The problem is that get_typeid/1 and similar functions need a reply from the GenServer for the ship, but that ship may also be calling another ship requesting information, and sooner or later I run into a deadlock, where ship A is waiting for a response from ship B, which is waiting for a response from ship C, which is waiting for a response from ship A.

Dumbing it down

The solution, or at least a solution, is probably to stop storing state in the Ship process. The state comes from the solar system anyway, there maybe isn’t any need to break it up and have each ship store its own piece of the information. If I keep all the state in the solar system and pass it down to the ship, the ship may as well gather the relevant bits to send to the client from the original big blob of state. Then this function in the Ship doesn’t need to call other ships synchronously and I should be free from deadlocks. I guess I’m still thinking too much along the lines of object-oriented programming.

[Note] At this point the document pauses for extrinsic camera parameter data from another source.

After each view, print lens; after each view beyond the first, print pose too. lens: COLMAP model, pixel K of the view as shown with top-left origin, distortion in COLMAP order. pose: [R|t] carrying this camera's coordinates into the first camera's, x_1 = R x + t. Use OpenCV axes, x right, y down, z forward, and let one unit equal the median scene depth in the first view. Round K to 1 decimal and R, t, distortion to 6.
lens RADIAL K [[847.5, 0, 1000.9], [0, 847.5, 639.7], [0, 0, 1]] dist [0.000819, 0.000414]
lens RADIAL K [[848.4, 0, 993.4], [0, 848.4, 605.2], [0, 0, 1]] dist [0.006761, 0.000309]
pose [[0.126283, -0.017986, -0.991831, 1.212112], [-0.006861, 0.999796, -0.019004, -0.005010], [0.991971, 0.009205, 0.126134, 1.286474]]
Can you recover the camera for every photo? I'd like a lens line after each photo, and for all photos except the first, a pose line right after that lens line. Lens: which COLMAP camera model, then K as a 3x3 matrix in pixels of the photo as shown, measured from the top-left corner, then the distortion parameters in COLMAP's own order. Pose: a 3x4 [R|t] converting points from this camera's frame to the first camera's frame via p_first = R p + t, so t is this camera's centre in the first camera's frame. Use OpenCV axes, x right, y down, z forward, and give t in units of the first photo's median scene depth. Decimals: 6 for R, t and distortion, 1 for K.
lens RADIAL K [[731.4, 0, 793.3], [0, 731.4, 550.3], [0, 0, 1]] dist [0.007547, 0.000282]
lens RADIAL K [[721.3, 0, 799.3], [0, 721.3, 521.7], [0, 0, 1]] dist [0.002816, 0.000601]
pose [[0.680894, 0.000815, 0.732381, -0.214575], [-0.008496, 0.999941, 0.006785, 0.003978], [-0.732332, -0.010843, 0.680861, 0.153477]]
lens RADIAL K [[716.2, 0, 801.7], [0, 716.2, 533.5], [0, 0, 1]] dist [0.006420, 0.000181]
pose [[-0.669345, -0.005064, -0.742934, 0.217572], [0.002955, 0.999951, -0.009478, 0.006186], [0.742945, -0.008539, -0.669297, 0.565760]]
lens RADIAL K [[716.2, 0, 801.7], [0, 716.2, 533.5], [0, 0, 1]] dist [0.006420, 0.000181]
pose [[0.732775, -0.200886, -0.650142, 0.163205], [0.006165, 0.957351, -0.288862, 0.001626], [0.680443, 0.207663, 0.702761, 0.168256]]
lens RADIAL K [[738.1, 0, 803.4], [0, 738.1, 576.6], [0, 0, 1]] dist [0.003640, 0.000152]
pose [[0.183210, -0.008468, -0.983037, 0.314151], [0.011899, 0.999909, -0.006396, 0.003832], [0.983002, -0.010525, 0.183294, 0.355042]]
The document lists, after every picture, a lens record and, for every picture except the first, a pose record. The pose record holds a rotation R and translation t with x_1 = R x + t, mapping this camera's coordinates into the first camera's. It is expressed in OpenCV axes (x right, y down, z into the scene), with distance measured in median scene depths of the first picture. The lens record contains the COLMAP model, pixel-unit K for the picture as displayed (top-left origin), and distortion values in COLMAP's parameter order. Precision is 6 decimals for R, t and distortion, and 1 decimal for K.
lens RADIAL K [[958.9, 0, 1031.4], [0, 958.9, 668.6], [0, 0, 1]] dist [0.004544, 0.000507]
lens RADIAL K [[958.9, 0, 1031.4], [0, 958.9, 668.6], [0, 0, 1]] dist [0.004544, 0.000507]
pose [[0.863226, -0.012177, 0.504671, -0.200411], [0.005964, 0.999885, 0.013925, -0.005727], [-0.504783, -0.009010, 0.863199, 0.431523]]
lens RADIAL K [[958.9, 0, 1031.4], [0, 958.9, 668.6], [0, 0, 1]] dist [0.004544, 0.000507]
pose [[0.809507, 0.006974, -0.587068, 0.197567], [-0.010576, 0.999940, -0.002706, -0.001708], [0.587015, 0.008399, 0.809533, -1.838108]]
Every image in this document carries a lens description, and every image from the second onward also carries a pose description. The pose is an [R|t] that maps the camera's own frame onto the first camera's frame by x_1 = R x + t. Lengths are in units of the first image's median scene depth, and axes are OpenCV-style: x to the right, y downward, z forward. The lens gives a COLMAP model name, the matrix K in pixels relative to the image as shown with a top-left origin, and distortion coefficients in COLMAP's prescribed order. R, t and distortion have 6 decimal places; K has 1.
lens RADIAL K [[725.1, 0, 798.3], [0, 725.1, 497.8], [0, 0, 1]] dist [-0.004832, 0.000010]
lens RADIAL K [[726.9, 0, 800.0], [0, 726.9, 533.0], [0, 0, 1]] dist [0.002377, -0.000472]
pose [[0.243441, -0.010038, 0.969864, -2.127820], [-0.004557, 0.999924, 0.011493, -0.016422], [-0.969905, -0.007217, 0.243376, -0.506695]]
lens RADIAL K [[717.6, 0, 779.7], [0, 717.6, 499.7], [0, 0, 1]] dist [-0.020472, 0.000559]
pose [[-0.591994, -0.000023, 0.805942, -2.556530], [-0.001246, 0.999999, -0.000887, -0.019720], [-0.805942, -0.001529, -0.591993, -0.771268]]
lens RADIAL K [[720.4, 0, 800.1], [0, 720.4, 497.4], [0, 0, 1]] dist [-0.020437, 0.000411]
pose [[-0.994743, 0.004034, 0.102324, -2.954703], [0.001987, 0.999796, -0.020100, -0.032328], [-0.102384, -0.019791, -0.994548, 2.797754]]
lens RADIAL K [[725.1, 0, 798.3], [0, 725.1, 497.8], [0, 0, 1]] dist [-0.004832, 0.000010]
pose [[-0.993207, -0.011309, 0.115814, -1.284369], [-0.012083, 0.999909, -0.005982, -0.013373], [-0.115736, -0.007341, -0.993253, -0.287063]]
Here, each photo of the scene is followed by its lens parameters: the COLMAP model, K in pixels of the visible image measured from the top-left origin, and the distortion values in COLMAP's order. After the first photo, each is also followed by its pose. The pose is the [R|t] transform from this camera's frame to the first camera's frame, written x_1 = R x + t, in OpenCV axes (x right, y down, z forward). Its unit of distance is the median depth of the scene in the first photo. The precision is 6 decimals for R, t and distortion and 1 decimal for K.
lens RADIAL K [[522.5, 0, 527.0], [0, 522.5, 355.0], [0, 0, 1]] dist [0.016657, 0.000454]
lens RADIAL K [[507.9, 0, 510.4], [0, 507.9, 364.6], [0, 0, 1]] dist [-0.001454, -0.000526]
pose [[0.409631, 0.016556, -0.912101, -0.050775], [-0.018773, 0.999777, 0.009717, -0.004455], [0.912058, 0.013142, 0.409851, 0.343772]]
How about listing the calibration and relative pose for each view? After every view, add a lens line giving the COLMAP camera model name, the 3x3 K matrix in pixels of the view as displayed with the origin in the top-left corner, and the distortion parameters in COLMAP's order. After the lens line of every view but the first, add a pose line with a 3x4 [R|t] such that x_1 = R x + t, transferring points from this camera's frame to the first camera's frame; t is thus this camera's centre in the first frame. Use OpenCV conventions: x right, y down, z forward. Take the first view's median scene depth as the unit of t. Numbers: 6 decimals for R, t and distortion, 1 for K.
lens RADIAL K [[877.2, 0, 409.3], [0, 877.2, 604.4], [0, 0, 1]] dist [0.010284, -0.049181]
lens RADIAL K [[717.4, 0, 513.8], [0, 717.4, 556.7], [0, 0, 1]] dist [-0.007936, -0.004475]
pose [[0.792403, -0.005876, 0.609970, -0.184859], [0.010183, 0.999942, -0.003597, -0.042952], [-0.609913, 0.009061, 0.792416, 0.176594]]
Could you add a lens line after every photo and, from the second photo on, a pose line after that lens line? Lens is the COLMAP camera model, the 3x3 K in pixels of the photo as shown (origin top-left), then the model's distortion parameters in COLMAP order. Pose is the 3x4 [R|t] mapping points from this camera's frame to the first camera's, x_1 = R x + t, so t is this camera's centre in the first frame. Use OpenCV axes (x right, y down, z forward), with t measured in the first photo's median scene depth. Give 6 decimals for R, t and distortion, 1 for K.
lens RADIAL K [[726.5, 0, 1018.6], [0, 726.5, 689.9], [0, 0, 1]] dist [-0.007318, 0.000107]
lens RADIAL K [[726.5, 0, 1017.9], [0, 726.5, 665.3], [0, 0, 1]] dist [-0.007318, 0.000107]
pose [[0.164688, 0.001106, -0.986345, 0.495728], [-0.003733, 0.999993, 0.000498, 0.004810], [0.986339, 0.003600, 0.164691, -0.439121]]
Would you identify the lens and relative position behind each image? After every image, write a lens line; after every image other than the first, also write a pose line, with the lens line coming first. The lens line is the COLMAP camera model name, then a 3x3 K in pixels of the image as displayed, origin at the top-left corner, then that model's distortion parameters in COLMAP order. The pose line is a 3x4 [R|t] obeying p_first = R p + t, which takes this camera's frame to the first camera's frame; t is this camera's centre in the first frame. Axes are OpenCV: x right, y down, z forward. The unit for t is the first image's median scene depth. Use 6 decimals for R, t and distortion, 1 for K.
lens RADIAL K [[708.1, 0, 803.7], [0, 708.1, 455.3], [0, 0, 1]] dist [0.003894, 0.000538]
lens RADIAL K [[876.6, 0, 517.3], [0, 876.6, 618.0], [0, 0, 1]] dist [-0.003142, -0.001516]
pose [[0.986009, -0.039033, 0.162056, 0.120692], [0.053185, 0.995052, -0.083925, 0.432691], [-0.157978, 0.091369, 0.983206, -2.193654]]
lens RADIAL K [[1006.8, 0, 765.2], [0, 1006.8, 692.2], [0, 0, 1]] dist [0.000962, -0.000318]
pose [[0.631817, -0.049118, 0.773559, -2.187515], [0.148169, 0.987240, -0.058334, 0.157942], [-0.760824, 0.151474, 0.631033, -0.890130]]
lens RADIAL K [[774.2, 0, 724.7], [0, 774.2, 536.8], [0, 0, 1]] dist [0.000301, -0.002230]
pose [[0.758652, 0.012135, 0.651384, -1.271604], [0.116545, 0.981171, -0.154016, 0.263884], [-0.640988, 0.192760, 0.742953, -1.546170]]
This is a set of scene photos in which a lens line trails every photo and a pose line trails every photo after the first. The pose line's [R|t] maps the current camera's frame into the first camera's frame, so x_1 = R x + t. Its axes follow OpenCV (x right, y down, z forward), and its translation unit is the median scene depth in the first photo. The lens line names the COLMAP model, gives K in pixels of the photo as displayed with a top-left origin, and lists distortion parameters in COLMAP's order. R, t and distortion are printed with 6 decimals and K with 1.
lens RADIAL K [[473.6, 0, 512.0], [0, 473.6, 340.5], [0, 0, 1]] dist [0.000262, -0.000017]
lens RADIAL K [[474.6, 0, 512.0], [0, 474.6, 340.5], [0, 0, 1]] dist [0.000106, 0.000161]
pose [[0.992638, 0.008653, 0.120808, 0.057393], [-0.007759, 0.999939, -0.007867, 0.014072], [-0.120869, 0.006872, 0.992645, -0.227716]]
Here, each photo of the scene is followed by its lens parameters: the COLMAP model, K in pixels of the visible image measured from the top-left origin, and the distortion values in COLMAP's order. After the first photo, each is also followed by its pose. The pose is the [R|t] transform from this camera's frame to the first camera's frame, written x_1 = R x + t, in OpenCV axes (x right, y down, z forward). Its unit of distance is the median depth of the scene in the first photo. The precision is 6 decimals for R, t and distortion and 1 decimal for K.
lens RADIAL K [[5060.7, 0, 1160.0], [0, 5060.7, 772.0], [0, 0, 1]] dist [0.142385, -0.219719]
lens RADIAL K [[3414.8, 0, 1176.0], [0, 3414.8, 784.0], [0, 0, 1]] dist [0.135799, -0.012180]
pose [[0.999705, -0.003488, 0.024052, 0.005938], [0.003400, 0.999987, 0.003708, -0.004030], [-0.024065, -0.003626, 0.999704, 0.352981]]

I must be missing something

I’m a little bit surprised at how easy it was to paint myself into a corner with Elixir. It’s very easy to do certain things very efficiently with Erlang and Elixir, making good use of concurrency to keep things going with good performance.

I need to understand better how to use GenServers, where to store state and how to prevent deadlocks. The inherent problems of concurrency don’t just disappear, even though the programming language provides mechanisms and conventions to deal with them.